--- Selection ---
______________________________

In Vajrayana, the most hyper-focused branch of Mahayana, one wherein they use Tantra or “salvation-practices” akin to esoteric magics, the most important aspect is bodhicitta. This term translates to “Enlightenment Thought” or “Awakening Mind.” It is a configuration of thought or a particular mindset that places a mindstream on the path to enlightenment. The path is compassion. Bodhicitta is compassion.

2.1. Is Violence Ever Necessary?

The necessary violence discussed in this paper operates from the conception that violence can be used to enact real and radical change needed in today’s society. Through this violence, we can institute important reforms that force oligarchs and government officials to renounce all their money-grabbing and monopoly on wealth, as the Philippines has one of the greatest wealth disparities: the top 1 percent captures 17% of the national income, with only 14 percent being shared by the bottom 50 percent. This is one of the largest income inequalities in the world (World Bank, 2023).

By finding ways to justify necessary violence, we can enact real change and ensure that we steer the direction toward a more mass-focused discussion. If any violence is going to be enacted, it must be enacted by the masses, who are the majority of the workforce and can seize the means of production. Too much philosophical discussion inherently tries to dismiss violence as “barbarous or savage,” but I believe that not being willing to commit violence in the face of oppression and marginalization only perpetuates such oppression.

The ability to use Buddhist ethics to justify violence can cause preconceived notions of Buddhist ethics to be upended. It is easy to misconstrue Buddhist ahimsa—nonviolence—as a pacifistic view, but it is a very complex take on violence, required violences, justifiable violences, and more. By presenting a nuanced take on violence, ethical discussions on violence can similarly become more nuanced, instead of a blanket condemnation of the usage or role of violence in the modern world. Very often, violence is the only resort for those who are being oppressed.

On the topic of Compassionate Violence, this topic is expounded upon by Asanga, a prominent Mahayana thinker. In the major ethics of Mahayana Buddhism, it is assumed that the bodhisattva—important beings who are at the cusp of Enlightenment and Nirvana but choose to stay to help other people achieve enlightenment—are exempted from what is ordinarily forbidden, including killing, as long as they stay compassionate. There is nothing that states that this is bad to follow—in fact, bodhisattvas are commonly exemplars of Buddhist ethics. Bodhisattvas can generate great merit by killing with compassion (Jenkins, 2010).

There are numerous problems when considering how violence should be conceptualized and addressed. One way of examining this is revealed in the systematization of Gandhi’s thoughts on violence, and how he viewed violence as having different categories. This systematization recognizes that there are many objectionable violences and justifiable violences. We argue that there are also invisible violences (such as those inflicted by the systems and structures that we are forced to live in), and finally, necessary violences.

______________________________

--- Recorded information ---
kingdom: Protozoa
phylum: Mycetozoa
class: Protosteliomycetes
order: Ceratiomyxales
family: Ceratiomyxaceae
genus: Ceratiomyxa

______________________________

--- What to do ---
1 – Decide whether each statement agrees with the passage on Buddhist ethics and violence, answering yes or no and quoting the words of the passage that decide it. (a) In the Philippines, the top 1 percent captures 17% of the national income. (b) Asanga is described as a prominent Theravada thinker. (c) Bodhicitta translates to "Enlightenment Thought" or "Awakening Mind."
2 – Please copy from the passage on Buddhist ethics and violence the part that opens with the words containing "In Vajrayana, the" and closes with "Bodhicitta is compassion.".

--- Results of the tasks ---
1 –
(a) Yes: "the top 1 percent captures 17% of the national income"
(b) No: "Asanga, a prominent Mahayana thinker"
(c) Yes: "This term translates to “Enlightenment Thought” or “Awakening Mind.”"

2 –
In Vajrayana, the most hyper-focused branch of Mahayana, one wherein they use Tantra or “salvation-practices” akin to esoteric magics, the most important aspect is bodhicitta. This term translates to “Enlightenment Thought” or “Awakening Mind.” It is a configuration of thought or a particular mindset that places a mindstream on the path to enlightenment. The path is compassion. Bodhicitta is compassion.